As described above, according to the present invention, the amplitude-modulated and amplified high-frequency power is applied to the pair of electrodes disposed in the reaction space maintained in a reduced pressure state. The reactive gas is dispersed to form a uniform film on a large-area substrate for film formation. According to the present invention, the electrodes are overlapped with each other so that the surface on which the film is formed becomes the surface, and are disposed so as to be perpendicular to the electrodes, so that a uniform film is formed on the surface of the large substrate. It becomes possible. As a result, the number of elements that can be taken out increases from a large-area film-forming substrate, and moreover, uniform characteristics can be obtained. According to the present invention,
The substrate can be transferred from the preliminary chamber to the reaction space without manual intervention.
It is also transferred from the reaction space to another or the same
You. According to the present invention, the substrate transfer means and the reaction space
Support means can also be used. According to the present invention, since a large-area element such as a solar cell does not generate flakes on the inner wall of the reaction space, it is not necessary to clean the inner wall of the reaction chamber and the like, and a highly efficient device can be obtained. . ADVANTAGE OF THE INVENTION According to this invention, even if it has unevenness | corrugation on a large-area board | substrate, the film | membrane of the same thickness as an upper surface can be formed uniformly also on the side surface.
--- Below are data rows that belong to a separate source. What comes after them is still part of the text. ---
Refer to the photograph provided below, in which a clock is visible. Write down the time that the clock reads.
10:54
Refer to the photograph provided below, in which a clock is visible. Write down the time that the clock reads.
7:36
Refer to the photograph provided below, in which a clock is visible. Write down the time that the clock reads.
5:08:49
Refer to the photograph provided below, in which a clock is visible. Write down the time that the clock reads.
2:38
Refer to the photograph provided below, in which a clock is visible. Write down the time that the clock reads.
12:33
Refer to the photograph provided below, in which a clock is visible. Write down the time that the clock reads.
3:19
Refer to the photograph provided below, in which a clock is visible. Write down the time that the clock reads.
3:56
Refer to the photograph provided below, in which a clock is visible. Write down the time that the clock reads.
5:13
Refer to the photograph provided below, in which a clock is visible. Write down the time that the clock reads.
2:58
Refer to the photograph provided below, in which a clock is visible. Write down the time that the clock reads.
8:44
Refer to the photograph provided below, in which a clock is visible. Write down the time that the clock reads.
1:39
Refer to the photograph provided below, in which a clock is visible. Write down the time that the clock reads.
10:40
[Brief description of the drawings]

FIG. 1 shows a plasma C using the most common parallel plate electrode.
FIG. 2 is a schematic sectional view for explaining a VD device.
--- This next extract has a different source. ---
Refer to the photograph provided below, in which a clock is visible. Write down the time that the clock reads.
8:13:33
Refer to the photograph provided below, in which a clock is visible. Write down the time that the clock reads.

FIG. 2 is a schematic cross-sectional view for explaining a conventional film forming apparatus proposed by the present applicant.

3 (A), (B), (C) and (D) show the formation of a film when a non-single-crystal silicon semiconductor is formed on a film-forming substrate by the plasma gas phase reaction apparatus shown in FIG. FIG. 7 is a diagram for explaining a state in which the operation is performed.

[Explanation of symbols]

12 ・ ・ ・ Preparatory room 21,23 ・ ・
・ Parallel plate electrode 13 ・ ・ ・ First reaction chamber 24 ・ ・ ・ Tray for substrate support 14 ・ ・ ・ Second reaction chamber 25 ・ ・ ・ Coating substrate 15 ・ ・ ・ Transport mechanism 16, 17 ・ ・ ・ Gate valve 18, 19, 20 ... food

 ──────────────────────────────────────────────────続 き Continuing from the front page (72) Inventor Masayoshi Abe 398 Hase, Atsugi-shi, Kanagawa Prefecture Semiconductor Energy Research Institute, Inc. (72) Inventor Katsuhiko Shibata 398 Hase, Atsugi-shi, Kanagawa Semiconductor Energy Research Institute, Inc. (72) Inventor Masato Usada 398 Hase, Atsugi-shi, Kanagawa Prefecture Inside the Semiconductor Energy Laboratory Co., Ltd. (72) Inventor Noriya Ishida 398 Hase, Atsugi-shi, Kanagawa Prefecture Inside the Semiconductor Energy Laboratory Co., Ltd. (72) Inventor Akemi Satake, Atsugi-shi, Kanagawa Prefecture 398 Inside Semiconductor Energy Laboratory Co., Ltd. (72) Inventor Yasuyuki Arai 398 Hase, Atsugi-shi, Kanagawa Inside Semiconductor Energy Laboratory Co., Ltd. (56) References JP-A-63-42115 (JP, A)

Claims (2)

(57) [Claims] 1. A plasma processing apparatus for forming a film on a surface of a substrate disposed in a reaction space held under reduced pressure, comprising: a high-frequency oscillator for generating high-frequency power for decomposing or activating a reactive gas; Means for amplitude-modulating the high-frequency power, an amplifier for amplifying the high-frequency power modulated by the amplitude modulation means, and a pair of electrodes provided in the reaction space and supplying the amplitude-modulated high-frequency power The high-frequency power amplitude-modulated by the pair of electrodes is flat.
The substrate is arranged so that it is supplied in the
A transfer means for moving the substrate into and out of the reaction space . 2. The substrate according to claim 1, wherein the plurality of substrates are overlapped with each other between the electrodes so that the surface on which the film is formed is the surface, and are arranged perpendicular to the electrodes. The plasma processing apparatus as described in the above.